Task details
Once "left eye: (112, 50)" turns up in a line below, reproduce that line and those after it exactly, stopping after the line with "left shoulder: (28, 10)"; leave pictures out.
-=-=-
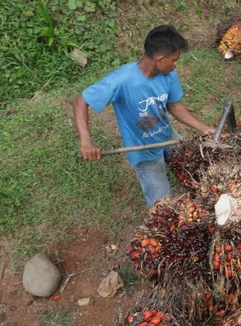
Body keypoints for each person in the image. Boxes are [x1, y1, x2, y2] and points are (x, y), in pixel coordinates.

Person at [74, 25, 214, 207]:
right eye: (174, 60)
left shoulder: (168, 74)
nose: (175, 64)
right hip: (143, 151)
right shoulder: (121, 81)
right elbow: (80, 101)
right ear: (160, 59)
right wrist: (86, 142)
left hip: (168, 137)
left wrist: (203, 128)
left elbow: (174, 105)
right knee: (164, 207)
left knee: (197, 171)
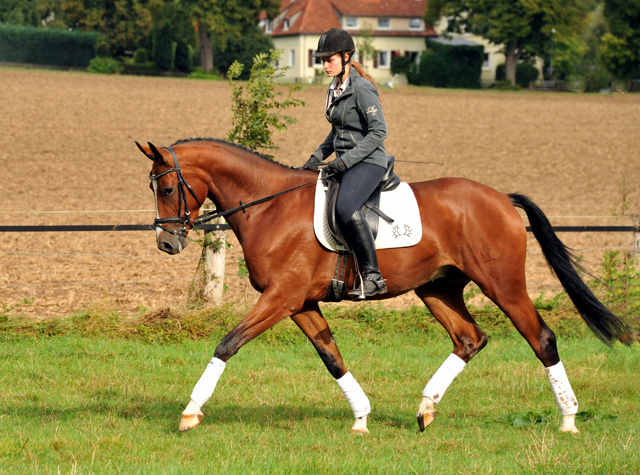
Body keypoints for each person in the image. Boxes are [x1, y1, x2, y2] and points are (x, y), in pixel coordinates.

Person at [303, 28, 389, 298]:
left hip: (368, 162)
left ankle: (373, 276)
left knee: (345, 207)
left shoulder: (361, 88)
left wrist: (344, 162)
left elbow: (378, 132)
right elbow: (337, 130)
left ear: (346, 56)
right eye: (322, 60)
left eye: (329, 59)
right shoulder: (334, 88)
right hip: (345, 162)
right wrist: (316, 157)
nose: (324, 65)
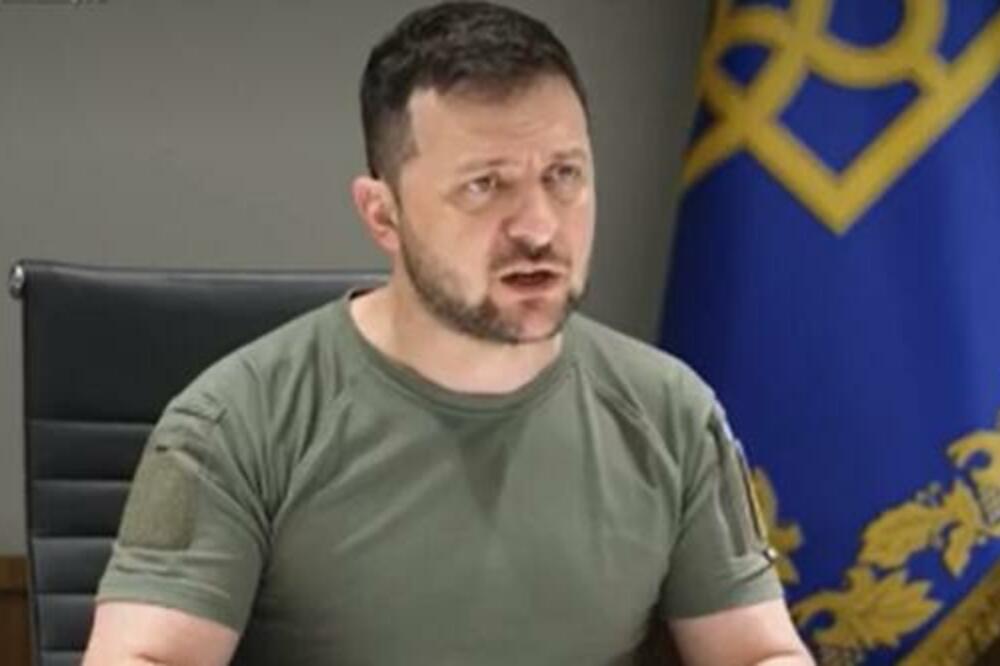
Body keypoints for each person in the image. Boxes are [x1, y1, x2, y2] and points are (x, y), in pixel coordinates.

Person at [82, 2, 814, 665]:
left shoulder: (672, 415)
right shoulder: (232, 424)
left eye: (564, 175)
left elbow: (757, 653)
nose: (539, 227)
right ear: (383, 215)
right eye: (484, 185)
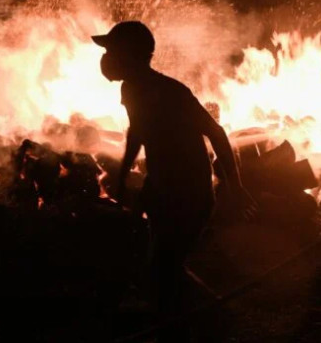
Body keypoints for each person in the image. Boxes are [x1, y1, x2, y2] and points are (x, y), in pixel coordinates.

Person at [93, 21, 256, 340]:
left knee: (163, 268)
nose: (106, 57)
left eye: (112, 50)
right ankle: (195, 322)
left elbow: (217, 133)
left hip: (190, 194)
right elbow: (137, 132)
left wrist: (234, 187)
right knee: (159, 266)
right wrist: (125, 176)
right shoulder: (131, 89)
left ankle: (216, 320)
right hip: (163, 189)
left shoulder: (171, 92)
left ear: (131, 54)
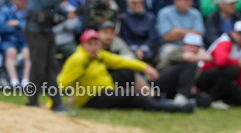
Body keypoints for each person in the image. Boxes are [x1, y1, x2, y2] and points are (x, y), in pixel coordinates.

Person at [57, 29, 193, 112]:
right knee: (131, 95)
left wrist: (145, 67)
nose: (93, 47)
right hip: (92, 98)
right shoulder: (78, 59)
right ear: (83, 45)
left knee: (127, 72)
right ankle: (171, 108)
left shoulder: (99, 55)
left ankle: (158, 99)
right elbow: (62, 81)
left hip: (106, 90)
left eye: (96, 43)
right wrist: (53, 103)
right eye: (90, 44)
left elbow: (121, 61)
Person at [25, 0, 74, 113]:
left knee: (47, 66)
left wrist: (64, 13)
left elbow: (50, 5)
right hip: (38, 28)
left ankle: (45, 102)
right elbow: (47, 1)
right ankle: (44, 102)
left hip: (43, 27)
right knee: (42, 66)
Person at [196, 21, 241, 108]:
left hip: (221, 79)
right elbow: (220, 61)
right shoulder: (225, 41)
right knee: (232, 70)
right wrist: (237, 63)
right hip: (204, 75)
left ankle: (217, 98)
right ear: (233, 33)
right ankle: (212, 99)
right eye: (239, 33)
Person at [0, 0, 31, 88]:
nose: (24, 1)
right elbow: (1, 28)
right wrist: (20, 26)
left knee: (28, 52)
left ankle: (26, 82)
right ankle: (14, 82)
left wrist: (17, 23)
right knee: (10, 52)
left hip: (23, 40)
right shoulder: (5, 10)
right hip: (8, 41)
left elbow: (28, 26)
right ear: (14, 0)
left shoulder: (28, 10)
-=-=-
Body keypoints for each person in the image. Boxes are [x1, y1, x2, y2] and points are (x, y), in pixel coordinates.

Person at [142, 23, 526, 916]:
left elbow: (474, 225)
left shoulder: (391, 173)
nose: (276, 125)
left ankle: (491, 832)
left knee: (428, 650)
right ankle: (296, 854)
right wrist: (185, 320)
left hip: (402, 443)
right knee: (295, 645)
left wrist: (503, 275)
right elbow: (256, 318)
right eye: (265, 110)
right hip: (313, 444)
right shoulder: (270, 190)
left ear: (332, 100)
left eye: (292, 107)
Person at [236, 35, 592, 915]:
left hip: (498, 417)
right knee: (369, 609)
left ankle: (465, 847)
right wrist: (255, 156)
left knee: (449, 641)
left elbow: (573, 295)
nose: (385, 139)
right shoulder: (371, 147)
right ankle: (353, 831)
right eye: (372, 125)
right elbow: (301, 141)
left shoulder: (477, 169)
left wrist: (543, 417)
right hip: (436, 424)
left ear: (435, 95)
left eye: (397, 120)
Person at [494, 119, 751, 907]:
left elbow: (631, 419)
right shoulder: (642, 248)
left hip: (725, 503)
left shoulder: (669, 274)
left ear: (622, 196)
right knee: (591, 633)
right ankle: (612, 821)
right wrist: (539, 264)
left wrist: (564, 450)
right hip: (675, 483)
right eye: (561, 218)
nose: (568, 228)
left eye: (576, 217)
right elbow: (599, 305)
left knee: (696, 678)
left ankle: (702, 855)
-=-=-
Completed exercise
left eye: (112, 50)
right ankle: (195, 322)
left elbow: (217, 133)
left hip: (190, 194)
right elbow: (137, 132)
left wrist: (234, 187)
right knee: (159, 266)
right wrist: (125, 176)
right shoulder: (131, 89)
left ankle: (216, 320)
right hip: (163, 189)
left shoulder: (171, 92)
left ear: (131, 54)
Body keypoints for each person in the image. Boxes are [x1, y1, x2, y2] and points are (x, y), in pixel coordinates.

Person at [57, 29, 193, 112]:
right knee: (131, 95)
left wrist: (145, 67)
nose: (93, 47)
right hip: (92, 98)
right shoulder: (78, 59)
right ear: (83, 45)
left knee: (127, 72)
right ankle: (171, 108)
left shoulder: (99, 55)
left ankle: (158, 99)
right elbow: (62, 81)
left hip: (106, 90)
left eye: (96, 43)
right wrist: (53, 103)
right eye: (90, 44)
left elbow: (121, 61)
Person at [25, 0, 74, 113]:
left knee: (47, 66)
left wrist: (64, 13)
left elbow: (50, 5)
right hip: (38, 28)
left ankle: (45, 102)
right elbow: (47, 1)
right ankle: (44, 102)
left hip: (43, 27)
right knee: (42, 66)
Person at [196, 21, 241, 108]:
left hip: (221, 79)
right elbow: (220, 61)
right shoulder: (225, 41)
right knee: (232, 70)
right wrist: (237, 63)
right hip: (204, 75)
left ankle: (217, 98)
right ear: (233, 33)
right ankle: (212, 99)
right eye: (239, 33)
Person at [0, 0, 31, 88]:
nose: (24, 1)
right elbow: (1, 28)
right wrist: (20, 26)
left knee: (28, 52)
left ankle: (26, 82)
right ankle: (14, 82)
left wrist: (17, 23)
right knee: (10, 52)
left hip: (23, 40)
right shoulder: (5, 10)
right hip: (8, 41)
left elbow: (28, 26)
right ear: (14, 0)
left shoulder: (28, 10)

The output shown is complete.